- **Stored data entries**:
-- Opening Marker --

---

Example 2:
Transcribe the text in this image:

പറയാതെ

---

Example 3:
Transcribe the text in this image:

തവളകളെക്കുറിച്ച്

-- Closing Marker --

- **Instructions for the task**:
Would you please return all of the data exactly?

- **Finished exercise**:
---

Example 2:
Transcribe the text in this image:

പറയാതെ

---

Example 3:
Transcribe the text in this image:

തവളകളെക്കുറിച്ച്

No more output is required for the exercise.